Stage 6: Update Configuration Files

File: engines/bbu/src/Acsis.Dynaplex.Engines.Bbu/appsettings.json

"Mqtt": {
    "Enabled": true,
    "BrokerHost": "i5122f12.ala.us-east-1.emqxsl.com",
    "BrokerPort": 8883,
    "ClientId": "bbu-processor",
    "SubscribeTopics": [
        "zebra/fx/+/reads",
        "zebra/fx/+/events",
        "zebra/fx/+/management/responses",
        "zebra/fx/+/control/responses"
    ],
    "SharedSubscriptionGroup": "bbu-processors",
    "Username": "dplx-bbu-rfid",
    "Password": "honesty-avengers-PETE-dotty",
    "AutoReconnect": true,
    "ReconnectDelaySeconds": 5,
    "CleanSession": false,
    "AppendUniqueIdToClientId": false,
    "SessionExpiryIntervalSeconds": 3600,
    "EnvironmentId": null,
    "InstanceId": null,
    "RawDataCapture": {
        "Enabled": true,
        "RetentionDays": 30,
        "CaptureTagReads": true,
        "CaptureManagementEvents": true,
        "CaptureControlResponses": true,
        "CaptureManagementResponses": true
    }
}

Files to Modify

  1. engines/iot/src/Acsis.Dynaplex.Engines.Iot.Abstractions/Configuration/MqttProcessorConfiguration.cs

    • Add: EnvironmentId, SessionExpiryIntervalSeconds, InstanceId properties
  2. engines/iot/src/Acsis.Dynaplex.Engines.Iot.Abstractions/Services/MqttProcessorBase.cs

    • Add: GetEffectiveEnvironmentId() helper
    • Modify: Constructor for environment-aware ClientId
    • Modify: StartAsync() for MQTT 5 protocol
    • Modify: OnConnectedAsync() for environment-isolated shared subscriptions
  3. engines/iot/src/Acsis.Dynaplex.Engines.Iot.Abstractions/Services/ZebraRfidProcessor.cs

    • Modify: OnMessageReceivedAsync() for manual ACK
    • Add: HandleTagReadsWithManualAckAsync() method
  4. engines/bbu/src/Acsis.Dynaplex.Engines.Bbu/appsettings.json

    • Update: MQTT config with new defaults
  5. engines/bbu/resources/docs/guides/configuration-reference.md

    • Document: New configuration options

Behavior Summary

Build EnvironmentId SharedSubscriptionGroup Effect
Debug (local) local-{machine} bbu-processors-local-{machine} Each dev isolated
Release (Azure) Must be set bbu-processors-{envId} Shared within env
Scenario ACK Sent?
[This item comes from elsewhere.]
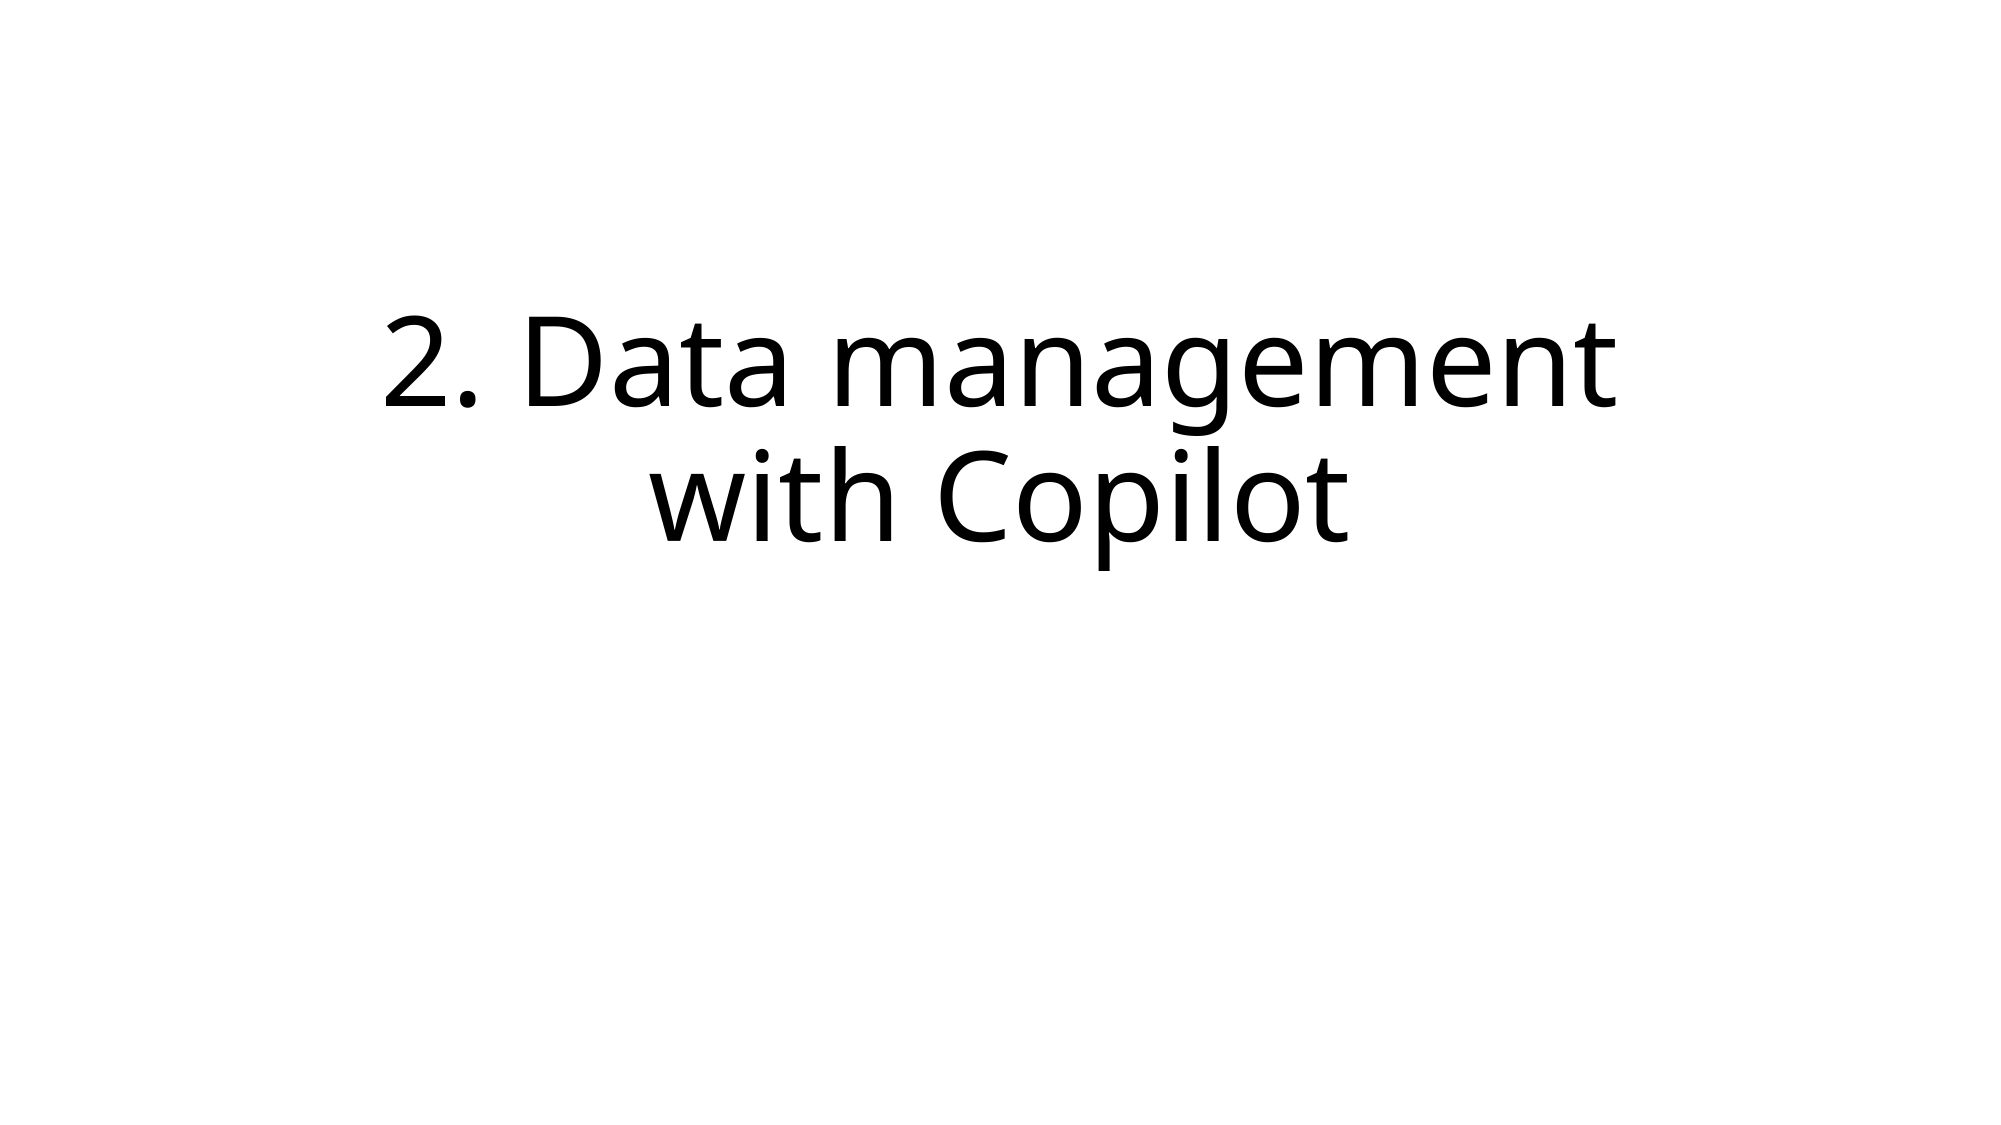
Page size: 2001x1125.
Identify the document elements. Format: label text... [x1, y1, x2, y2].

title 2. Data management with Copilot [249, 184, 1750, 576]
Redelivery?
Raw capture succeeds, business logic succeeds Yes No
Raw capture succeeds, business logic fails Yes No (replay handles)
Raw capture fails No Yes (from broker)
Exception during processing No Yes (from broker)

Testing Checklist

  • Local dev instance gets unique subscription group based on machine name
  • Two local devs don't share messages (different machine names)
  • Release build fails startup if EnvironmentId not configured
  • Messages are persisted during service restart (CleanSession=false works)
  • Raw capture failure prevents ACK and causes redelivery
  • Business logic failure doesn't prevent ACK
  • TagReadReplayService catches business logic failures